In 1970, they said New York would be under water by 2000 due to global warming. In 1975, we were entering another ice age. This is all political mumbo jumbo to further their own causes.


I don't know what's true and what isn't regarding weather, climate or our government. I suspect much of the U.S. will end up devastated by some catastrophic event or another at some point. I think it's best to find high ground, get some flashlights and build ye a bunker.


Naw...one of the worst droughts in Cali. (That's from recorded records over a century ago) In Celeryville, Ohio soil USED to be level with S.R. 103. That was from my relatives that farmed there (muck) Figures don't lie, but liars figure. Hey... believe in the Bible? That book also predicts famine.


And Ohio had some of its coldest weather in nearly a century. What is your point? Things cycle, records will be broke. Texas had a drought 2 years ago and recovered. Half of the midwest two summers ago dried up and most crops were tilled back in.

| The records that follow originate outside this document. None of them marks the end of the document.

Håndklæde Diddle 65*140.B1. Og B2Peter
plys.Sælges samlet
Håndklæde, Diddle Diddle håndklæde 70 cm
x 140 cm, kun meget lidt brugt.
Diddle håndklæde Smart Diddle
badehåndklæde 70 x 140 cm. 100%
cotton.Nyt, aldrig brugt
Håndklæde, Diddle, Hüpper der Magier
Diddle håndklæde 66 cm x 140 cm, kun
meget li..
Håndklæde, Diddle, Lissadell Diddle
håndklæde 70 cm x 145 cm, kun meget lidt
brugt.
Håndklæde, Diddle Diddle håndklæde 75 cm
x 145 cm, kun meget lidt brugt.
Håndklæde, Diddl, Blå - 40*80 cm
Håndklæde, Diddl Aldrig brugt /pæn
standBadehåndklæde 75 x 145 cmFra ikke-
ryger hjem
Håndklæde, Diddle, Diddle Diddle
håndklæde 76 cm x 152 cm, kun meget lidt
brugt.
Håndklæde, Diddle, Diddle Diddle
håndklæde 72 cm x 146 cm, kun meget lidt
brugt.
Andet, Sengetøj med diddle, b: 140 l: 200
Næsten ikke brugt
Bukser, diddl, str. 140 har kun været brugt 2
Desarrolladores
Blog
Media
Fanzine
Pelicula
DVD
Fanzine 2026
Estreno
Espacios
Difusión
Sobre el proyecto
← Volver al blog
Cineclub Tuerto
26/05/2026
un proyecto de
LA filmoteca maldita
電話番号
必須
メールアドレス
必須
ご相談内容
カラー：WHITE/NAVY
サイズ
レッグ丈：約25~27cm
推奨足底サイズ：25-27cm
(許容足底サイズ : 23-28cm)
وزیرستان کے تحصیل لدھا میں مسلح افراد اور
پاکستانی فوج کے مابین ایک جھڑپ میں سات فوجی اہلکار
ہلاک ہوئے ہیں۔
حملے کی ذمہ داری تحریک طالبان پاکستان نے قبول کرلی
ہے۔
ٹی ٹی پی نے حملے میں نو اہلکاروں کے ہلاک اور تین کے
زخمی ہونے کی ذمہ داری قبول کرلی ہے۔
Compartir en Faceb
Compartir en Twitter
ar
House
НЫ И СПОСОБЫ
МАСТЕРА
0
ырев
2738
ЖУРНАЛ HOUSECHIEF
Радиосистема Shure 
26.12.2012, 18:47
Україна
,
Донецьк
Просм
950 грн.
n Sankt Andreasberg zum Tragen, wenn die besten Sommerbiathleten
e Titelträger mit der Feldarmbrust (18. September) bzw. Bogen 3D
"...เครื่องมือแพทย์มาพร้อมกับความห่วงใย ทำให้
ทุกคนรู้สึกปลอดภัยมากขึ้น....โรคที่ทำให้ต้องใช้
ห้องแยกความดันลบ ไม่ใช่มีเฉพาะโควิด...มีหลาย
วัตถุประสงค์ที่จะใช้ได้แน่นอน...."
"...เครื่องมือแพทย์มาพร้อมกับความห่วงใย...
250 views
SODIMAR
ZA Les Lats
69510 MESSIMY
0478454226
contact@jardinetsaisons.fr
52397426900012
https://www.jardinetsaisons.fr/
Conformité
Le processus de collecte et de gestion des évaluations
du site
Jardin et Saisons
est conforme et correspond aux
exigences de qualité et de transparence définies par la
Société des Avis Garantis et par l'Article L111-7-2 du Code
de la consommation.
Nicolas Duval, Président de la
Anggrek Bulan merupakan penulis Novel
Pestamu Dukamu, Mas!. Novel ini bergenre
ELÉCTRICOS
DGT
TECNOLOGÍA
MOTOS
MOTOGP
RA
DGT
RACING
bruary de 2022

Droughts happen, records break. Its people like you that seem to think the world revolves around you and your slim time frame of existence on earth and that plays right into the political scam.


Here is how it works, people.
Identify a "problem". Point it out to the government and request fund$ for your department and university to study the "problem". Soon, point out that the "problem" is greater than first thought and more fund$ are needed to really dig into it.
Other universities recognize a cash cow when they see one and jump on the bandwagon. Everybody sees the same "problem" and the more they study it, the more critical it becomes.
Politicians now recognize an opportunity to control and tax things that they're told are causing this "problem". Since now the gov. needs a reason to stick its nose in, more "findings" must be produced hence more fund$ dolled out to feed the gov. with more scary predictions.
The fact being that all this is based on computer models and not scientific facts. Remember "Garbage in, garbage out." A scientific fact is something whose findings can be duplicated and verified by other scientists. Otherwise, it's just somebody's theory.
Remember, year to year weather is not long term climate.

2cents's picture

True story: My uncle started a company and lived off government grants to develop energy from alternate resources. He lived well, even came up with a prototype to make gasoline from cow crap. He and dad never saw eye to eye because dad worked for a living. When Reagan came in he chopped off all the BS spending and uncle had to get a real job. I hope and pray we get a tough nuts new president next time that is not run by others!

There you go again

Our grandchildren, their children, etc. will have enough problems with the super trillion debt we are leaving them. Global warming will be second to the weight of our debt.